Constipation in pregnancy

by Mother & Baby Team |

Pregnancy constipation is just one of the most glamorous of side effects during those nine months of your body changing.

Oh, the glamour! Irregular bowel movements and sluggish digestion is uncomfortable and a nuisance – and it’s common in pregnancy. But you can get things moving again.

What is it?

Constipation is the frustrating, but aching problem when you just can’t poo. ‘This of course means different things to different people,’ says Mervi Jokinen from The Royal College of Midwives. ‘If you normally only go to the toilet two to three times a week, you probably wouldn’t feel constipated until you hadn’t been for a week or two. However, if you go every day and haven’t been for four days, then this could be a sign of constipation.’

It’s thought that around 40% of women will get constipation during pregnancy. The hormone progesterone is released to loosen the ligaments and muscles in your body making it easier for your baby to be delivered.

‘These hormones also affect the muscles around your intestines, causing digestion to become sluggish,’ says Mervi.

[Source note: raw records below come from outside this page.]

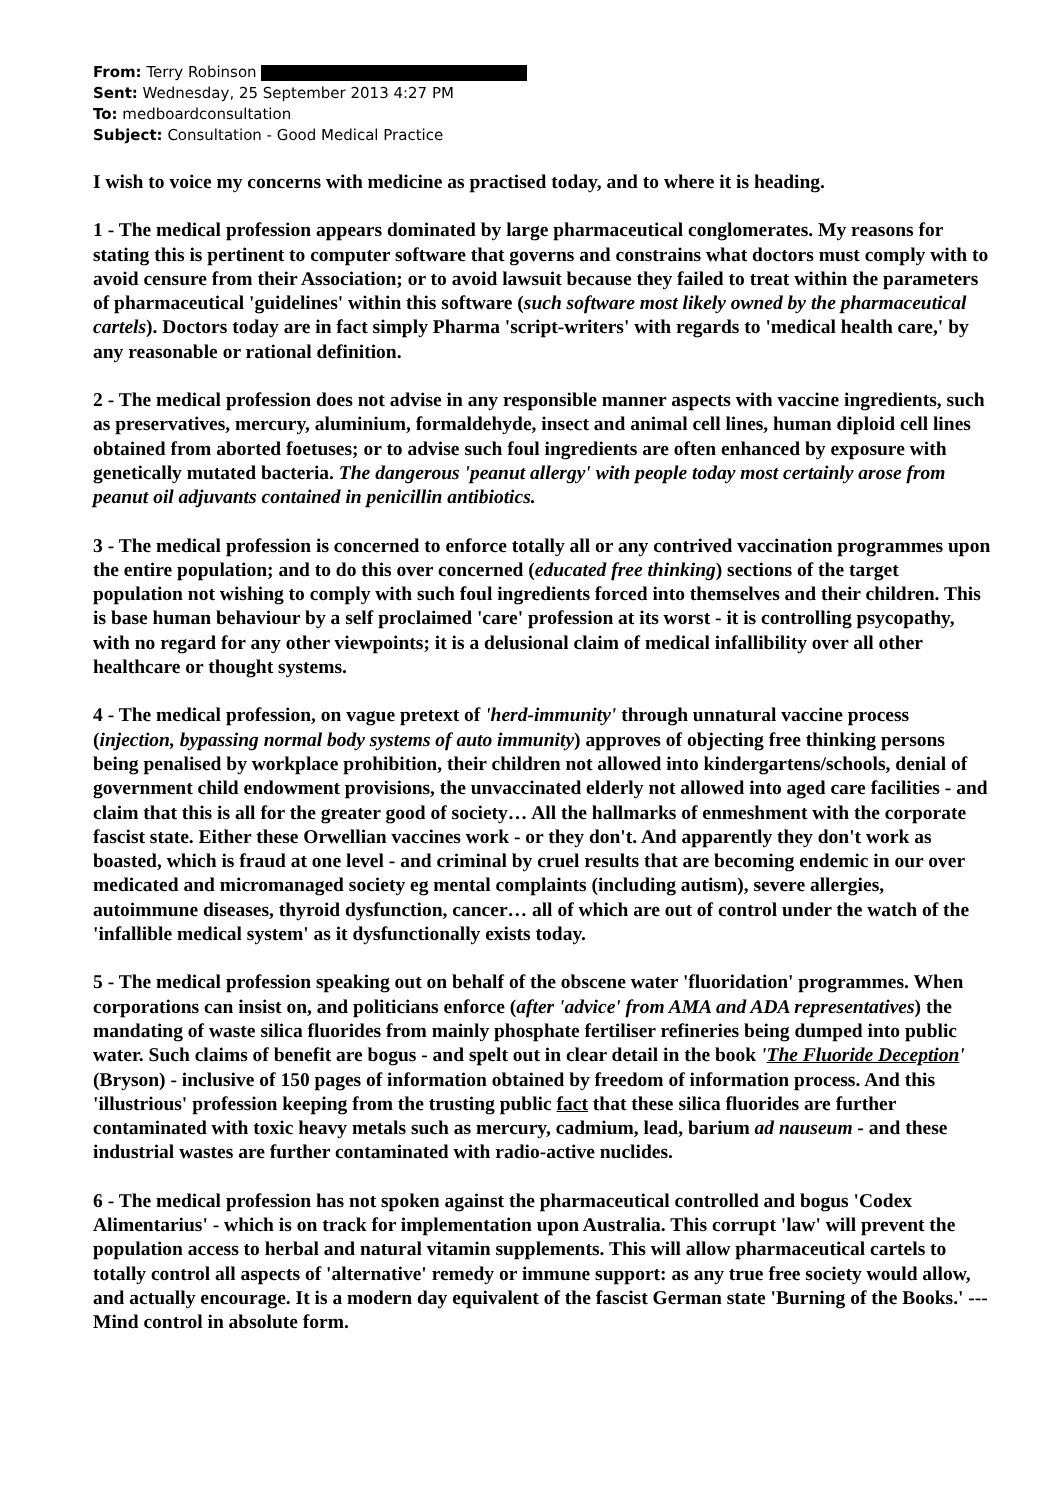From: Terry Robinson
Sent: Wednesday, 25 September 2013 4:27 PM
To: medboardconsultation
Subject: Consultation - Good Medical Practice
I wish to voice my concerns with medicine as practised today, and to where it is heading.
1 - The medical profession appears dominated by large pharmaceutical conglomerates. My reasons for stating this is pertinent to computer software that governs and constrains what doctors must comply with to avoid censure from their Association; or to avoid lawsuit because they failed to treat within the parameters of pharmaceutical 'guidelines' within this software (such software most likely owned by the pharmaceutical cartels). Doctors today are in fact simply Pharma 'script-writers' with regards to 'medical health care,' by any reasonable or rational definition.
2 - The medical profession does not advise in any responsible manner aspects with vaccine ingredients, such as preservatives, mercury, aluminium, formaldehyde, insect and animal cell lines, human diploid cell lines obtained from aborted foetuses; or to advise such foul ingredients are often enhanced by exposure with genetically mutated bacteria. The dangerous 'peanut allergy' with people today most certainly arose from peanut oil adjuvants contained in penicillin antibiotics.
3 - The medical profession is concerned to enforce totally all or any contrived vaccination programmes upon the entire population; and to do this over concerned (educated free thinking) sections of the target population not wishing to comply with such foul ingredients forced into themselves and their children. This is base human behaviour by a self proclaimed 'care' profession at its worst - it is controlling psycopathy, with no regard for any other viewpoints; it is a delusional claim of medical infallibility over all other healthcare or thought systems.
4 - The medical profession, on vague pretext of 'herd-immunity' through unnatural vaccine process (injection, bypassing normal body systems of auto immunity) approves of objecting free thinking persons being penalised by workplace prohibition, their children not allowed into kindergartens/schools, denial of government child endowment provisions, the unvaccinated elderly not allowed into aged care facilities - and claim that this is all for the greater good of society… All the hallmarks of enmeshment with the corporate fascist state. Either these Orwellian vaccines work - or they don't. And apparently they don't work as boasted, which is fraud at one level - and criminal by cruel results that are becoming endemic in our over medicated and micromanaged society eg mental complaints (including autism), severe allergies, autoimmune diseases, thyroid dysfunction, cancer… all of which are out of control under the watch of the 'infallible medical system' as it dysfunctionally exists today.
5 - The medical profession speaking out on behalf of the obscene water 'fluoridation' programmes. When corporations can insist on, and politicians enforce (after 'advice' from AMA and ADA representatives) the mandating of waste silica fluorides from mainly phosphate fertiliser refineries being dumped into public water. Such claims of benefit are bogus - and spelt out in clear detail in the book 'The Fluoride Deception' (Bryson) - inclusive of 150 pages of information obtained by freedom of information process. And this 'illustrious' profession keeping from the trusting public fact that these silica fluorides are further contaminated with toxic heavy metals such as mercury, cadmium, lead, barium ad nauseum - and these industrial wastes are further contaminated with radio-active nuclides.
6 - The medical profession has not spoken against the pharmaceutical controlled and bogus 'Codex Alimentarius' - which is on track for implementation upon Australia. This corrupt 'law' will prevent the population access to herbal and natural vitamin supplements. This will allow pharmaceutical cartels to totally control all aspects of 'alternative' remedy or immune support: as any true free society would allow, and actually encourage. It is a modern day equivalent of the fascist German state 'Burning of the Books.' --- Mind control in absolute form.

Some iron supplements, which are prescribed to treat anaemia in pregnancy, can also cause constipation.

What are the symptoms?

As well as not having a bowel movement, you could also experience bloating and abdominal pain, and any poo you do produce could be hard and dry. ‘If you strain too hard, you may develop haemorrhoids (piles), which can be itchy and bleed, leaving bright red blood on the tissue or in the bowl,’ says Mervi.

What can you do?

Diet is one of the best ways to tackle constipation. ‘Include plenty of fibre-rich foods such as wholegrain cereals, oats, vegetables and dried fruit such as apricots and prunes,’ says Mervi. ‘Beans and pulses are also good sources. However, make sure you also up your fluid intake or it could be a painful process.’

Aim to drink around 1.5 litres of fluid be it water, juice or herbal tea. Gentle exercise, including walking or swimming, is also good for constipation as it increases circulation to stimulate your digestive system.

When to see your GP:

If you haven’t been to the loo for a long time and are in pain. ‘Your GP may prescribe laxatives to help encourage a bowel movement,’ says Mervi. ‘If you can only get to a pharmacy, make sure you tell the chemist that you’re pregnant so they can give you a laxative that’s safe in pregnancy.’

If you’ve developed piles, you can get creams ointments to treat the discomfort, but see your doctor if you get persistent bleeding.